Tuesday, October 19, 2010

Visiting the Cyber-Temple: Ongoing Hindu Negotiations with Virtual Puja

In an increasingly fast-paced world, followers of different faiths are turning to technology to facilitate otherwise “inconvenient” aspects of their faith. One such instance of this is the development of Hindu puja-purchasing websites, such as EParthana.com. Puja (or pooja, as it is sometimes referred to) is an important Hindu ritual in which devotees present offerings such as water, flowers, or food, to a specific deity in order to receive their blessing. Parthana, as the website is named after, refers to the Sanskirt hymn sung at the end of a daily sakha. The website offers remote Hindu followers the possibility to purchase an archana (blessing) to be performed at a specific temple by an EParthana employee, who will then mail the prasadam (blessed offering) to the customer. Additionally, website visitors can perform virtual puja, in which a graphic depiction of a specific Hindu deity is displayed, accompanied by an appropriate musical mantra, and with which users can interact--offering digital flowers, incense, bells, and food to the image in a virtual act of puja. In fact, the site encourages users to use this multimedia experience as a means to practice their daily puja.

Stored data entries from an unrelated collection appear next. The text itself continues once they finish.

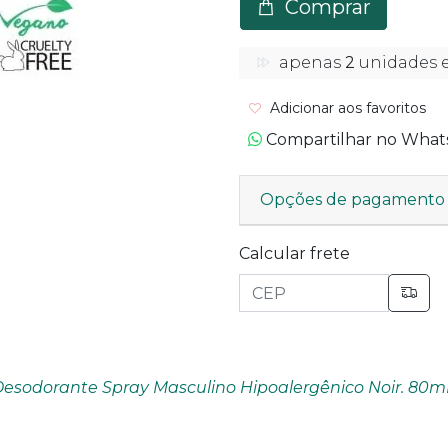
Comprar
apenas
2
unidades 
Adicionar aos favoritos
Compartilhar no Wha
Opções de pagamento
Calcular frete
esodorante Spray Masculino Hipoalergênico Noir. 80m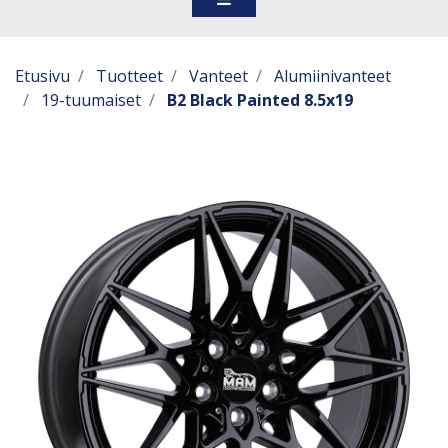
Etusivu
Tuotteet
Vanteet
Alumiinivanteet
19-tuumaiset
B2 Black Painted 8.5x19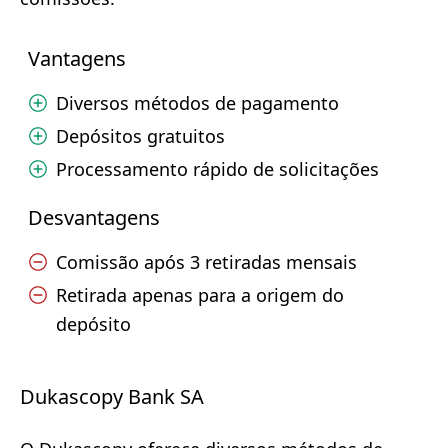
Vantagens
Diversos métodos de pagamento
Depósitos gratuitos
Processamento rápido de solicitações
Desvantagens
Comissão após 3 retiradas mensais
Retirada apenas para a origem do
depósito
Dukascopy Bank SA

Such new media variations of traditional worships have received mixed critiques by scholars. In his article "Internet Threats to Hindu Authority," Heinz Scheifinger argues that such puja-ordering sites pose a threat to the authorities of traditional temple priests and administration. On the contrary, in another article entitled "Hinduism and Cyberspace," he states that he does not find acts of online puja to be problematic or sacreligious because "by virtue of the very fact that the puja ritual (like any other ritual) is a symbolic act, its performance only requires signifiers to represent the actual props conventionally used because these props are themselves symbolic signifiers." His only suggestion is that "the practitioner approaches worship sincerely and in the right frame of mind." In this sense, new technology is negotiated not so much in terms of physical space or issues, but in terms of mental approach. Worship is considered valid so long as it is approached with an honest heart; physicality is no longer essential to access the divine. In the book Cyberhenge: Modern Pagans on the Internet (a rather unfortunate book title), Douglas Cowan compares the online-puja movement to virtual Catholic mass in its inferiority--the sensuousness of the traditional ritual is gone, and certain critical ritualistic elements such as cleaning the deities cannot be authentically replicated online.

In my research, I struggled to find any arguments by Hindus (or at least, not any in English) in support of these virtual worship acts. It is unclear how popular such websites are and what tends to be the attitude of Hindus toward these sites. Clearly the communication used by Hindus to defend or refute the sanctity of such acts--and the importance of traditional authority within the faith--will determine whether this becomes an acceptable religious use of technology or a condemned one.